→ What to do
**1)** Check each statement against the comment thread about DynamoDB and SQL databases. Mark it yes or no and quote the words of the thread that decide it. (a) One comment warns that a simple key-value store can hit scaling issues when the dataset is very large and highly relational. (b) One comment advises starting with DynamoDB and switching to MongoDB later. (c) One comment describes schemaless as a flawed concept.
**2)** Continue the comment thread about DynamoDB and SQL databases with what follows its final comment.

→ Document extract
Simply relying on Filter Expressions to save your day is not gonna cut it.
A good design is key 🗝️ to the success of your application!
Top comments (8)
So would you consider going to SQL if you had the time/resources to do so? I imagine the product is mature enough that you have a better idea of what the optimal table schema would job like. Use the right tool for the job of course, so depends on your satisfaction with DynamoDB in your current state, and if you think SQL is "better" for the application.
It seems like a rabbit hole for me to learn any NoSQL system on a project by myself, so I stick with SQL. I've always been a fan of a simple key-value store, but you'll run into scaling issues if the dataset is very large and highly relational.
Due to the amount of data they mention I think NoSQL is a better option, but, I'd go with something like MongoDB at first, since it's a bit more forgiving, and then jump into something like DynamoDB if needed, as you should have a very clear understanding of your usage patterns and data models before to use it effectively.
It's not about SQL or nosql.
It's about schemaless, what is definitely a flawed concept.
A KV store is usually amazing, but it is for different use-case.
There is no problem with nosql though.
Problem is mongo and similar bad technologies.
And the fact, that most of the people are building software first, and data structures after.
Instead of thinking about data first, and not having problems later in the software...
How much data are you you storing to even bother with anything besides a sql db?

→ Data extracts
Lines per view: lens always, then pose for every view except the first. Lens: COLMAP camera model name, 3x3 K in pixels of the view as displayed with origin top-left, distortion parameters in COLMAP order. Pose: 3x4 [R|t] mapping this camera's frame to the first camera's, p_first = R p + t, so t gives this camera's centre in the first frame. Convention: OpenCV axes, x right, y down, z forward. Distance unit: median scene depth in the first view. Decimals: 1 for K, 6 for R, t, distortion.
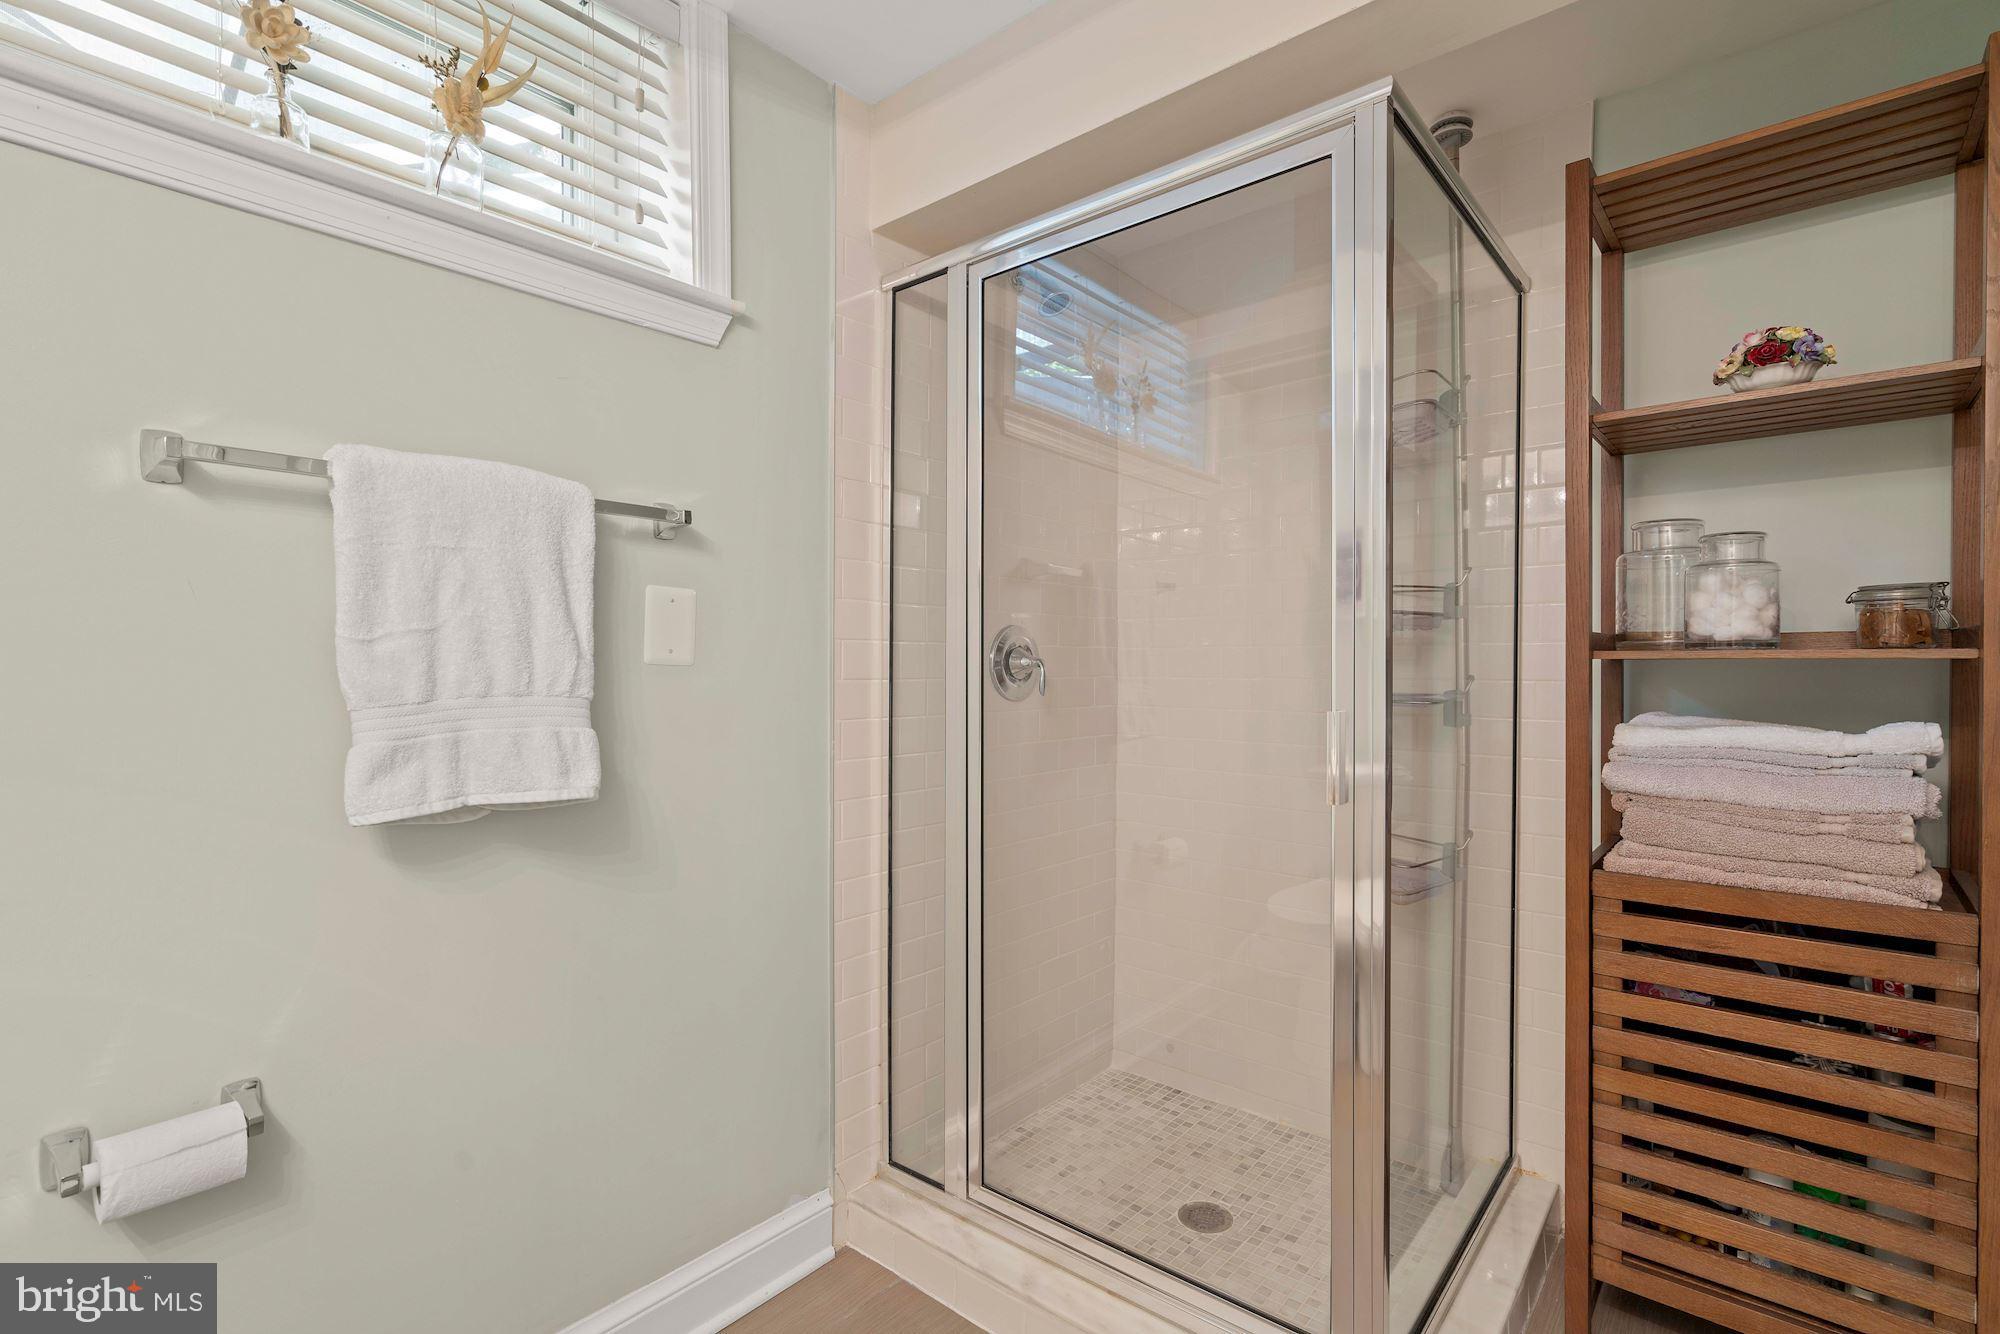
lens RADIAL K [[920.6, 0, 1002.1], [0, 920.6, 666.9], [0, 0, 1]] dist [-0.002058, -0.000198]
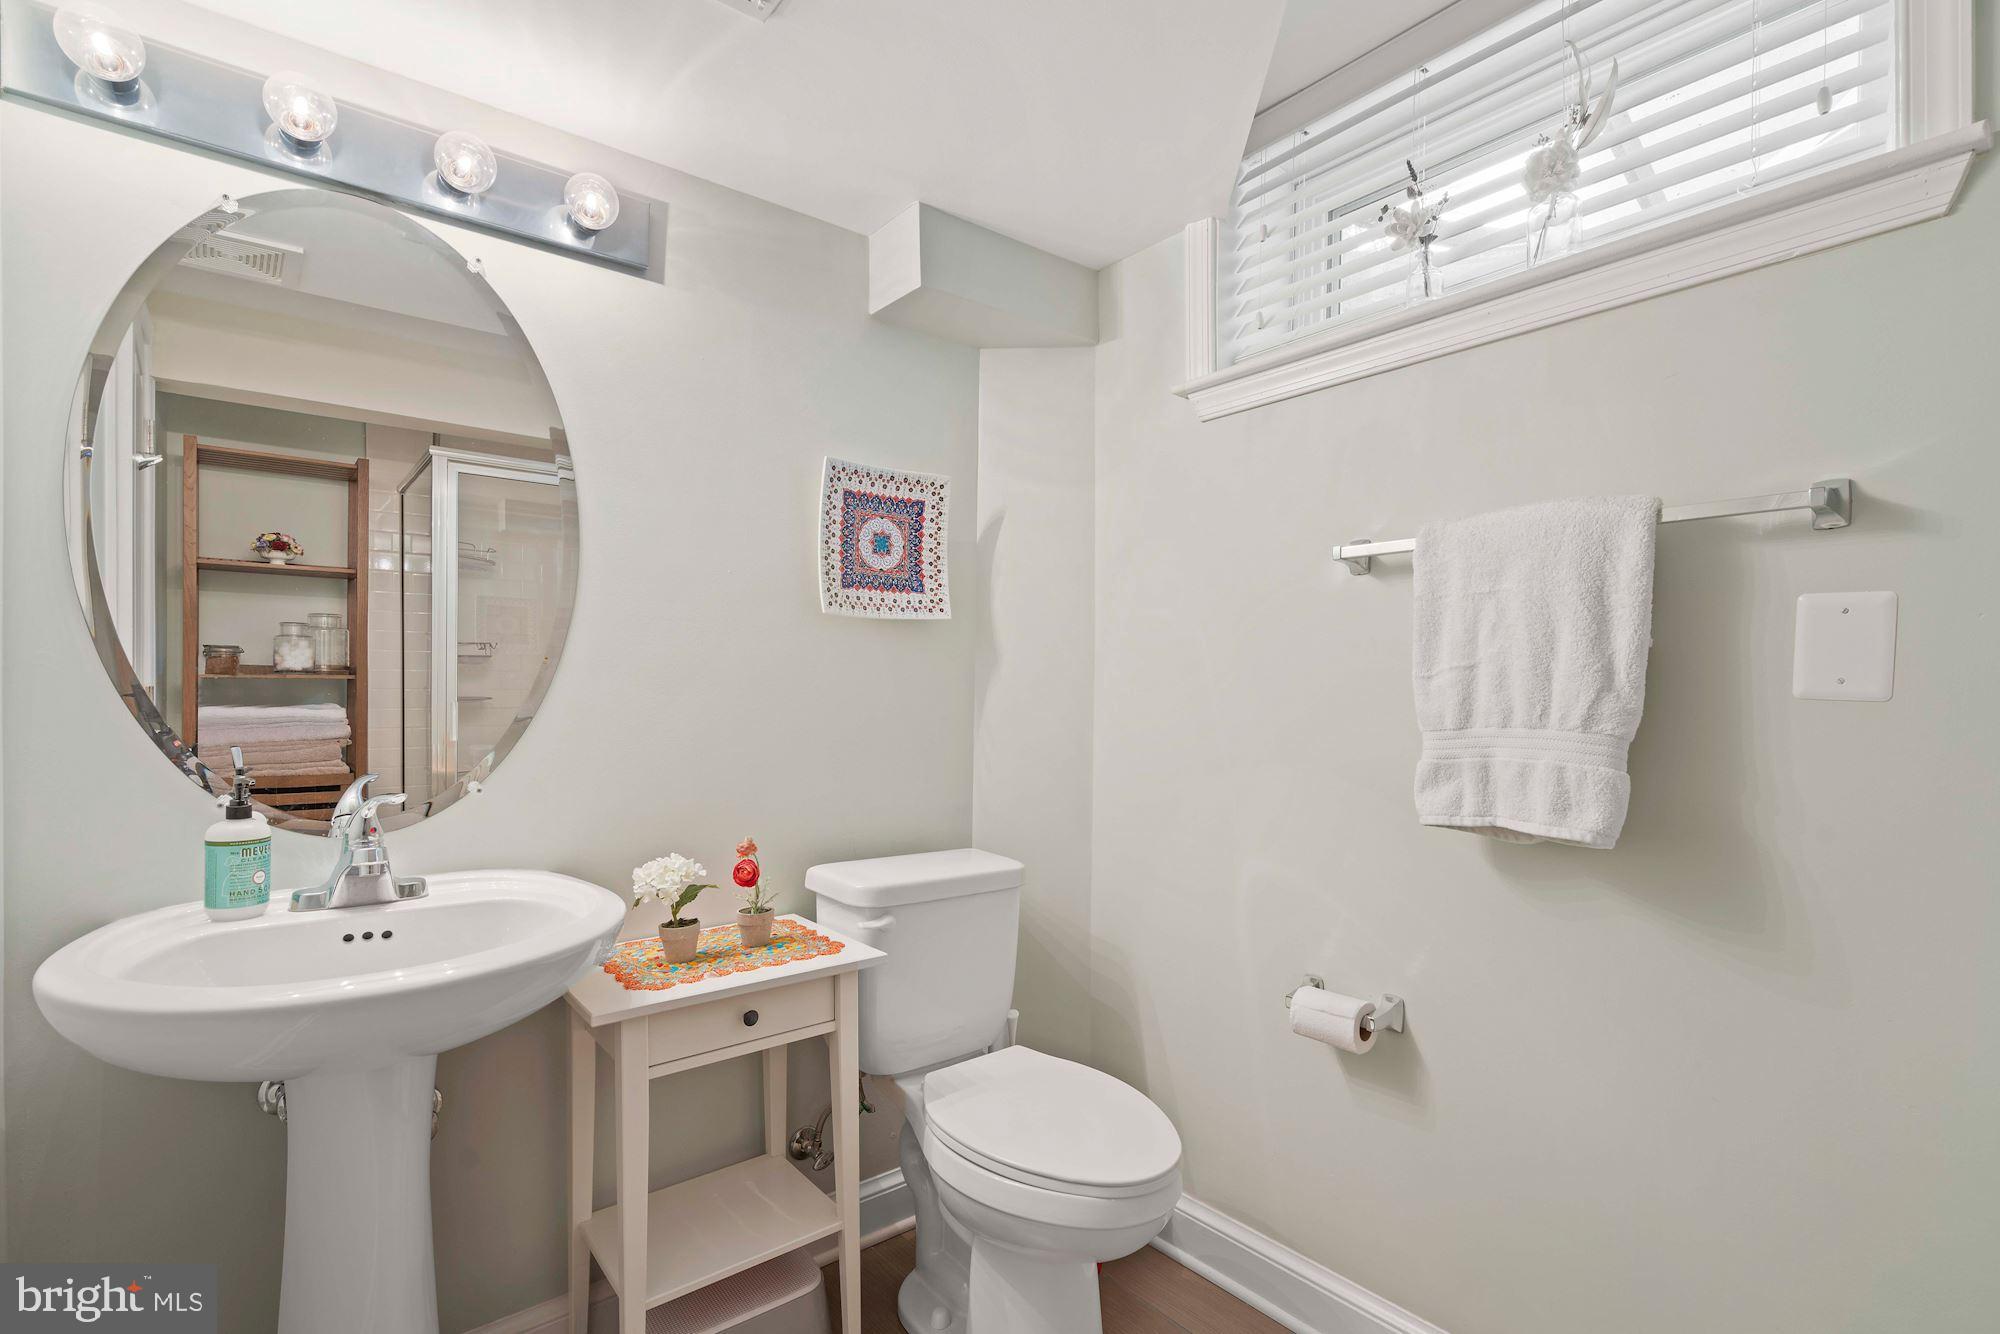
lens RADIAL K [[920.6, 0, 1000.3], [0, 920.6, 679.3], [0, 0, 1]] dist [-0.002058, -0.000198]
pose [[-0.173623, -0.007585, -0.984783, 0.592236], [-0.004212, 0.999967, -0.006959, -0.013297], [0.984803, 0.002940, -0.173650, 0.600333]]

...

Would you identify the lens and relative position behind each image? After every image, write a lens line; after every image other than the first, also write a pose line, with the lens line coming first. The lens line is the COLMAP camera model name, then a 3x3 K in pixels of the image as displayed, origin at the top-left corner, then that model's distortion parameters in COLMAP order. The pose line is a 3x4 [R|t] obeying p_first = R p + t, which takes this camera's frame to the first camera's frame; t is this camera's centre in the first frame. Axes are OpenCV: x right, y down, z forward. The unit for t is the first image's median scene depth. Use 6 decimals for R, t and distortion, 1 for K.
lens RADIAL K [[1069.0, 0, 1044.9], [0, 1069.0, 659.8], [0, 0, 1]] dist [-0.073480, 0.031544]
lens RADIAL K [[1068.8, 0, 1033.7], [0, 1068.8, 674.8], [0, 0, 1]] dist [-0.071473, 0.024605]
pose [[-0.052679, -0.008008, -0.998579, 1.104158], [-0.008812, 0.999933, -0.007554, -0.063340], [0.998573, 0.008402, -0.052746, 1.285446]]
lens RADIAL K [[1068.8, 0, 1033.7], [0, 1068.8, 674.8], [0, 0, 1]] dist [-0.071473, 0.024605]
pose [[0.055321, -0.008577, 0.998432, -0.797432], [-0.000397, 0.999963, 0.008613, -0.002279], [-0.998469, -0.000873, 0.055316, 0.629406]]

→ Outputs by task
**1)**
(a) Yes: "I've always been a fan of a simple key-value store, but you'll run into scaling issues if the dataset is very large and highly relational."
(b) No: "I'd go with something like MongoDB at first, since it's a bit more forgiving, and then jump into something like DynamoDB if needed"
(c) Yes: "It's about schemaless, what is definitely a flawed concept."

**2)**
Since epilot.cloud/ is a dead link, not very much. So all this, and DynamoDB and nosql, is much ado about nothing.
Stop reinventing sql features in app space or making data management far harder than it needs to be.
You hit the nail on the head, don't use a technology just to sound cool to the audience and cry internally later . I see this a lot most expecially in the nigeiran tech space. Fancy words aren't always the best. Stick to what works best for your project
bad idea to have PK as tenantid - you will eventually run into performance issues. You need partition key designed so it has much better, sudo-random distribution nature. You will end up with hot spots.
Also, NoSQL does not mean "not relational" - this is still relational database, you will need to properly model your data and you only use NoSQL where it's necessary since it's a trade off - performance for access. There is a lot you lose when putting data in NoSQL but you get something you almost can't get with RDBMS in some cases.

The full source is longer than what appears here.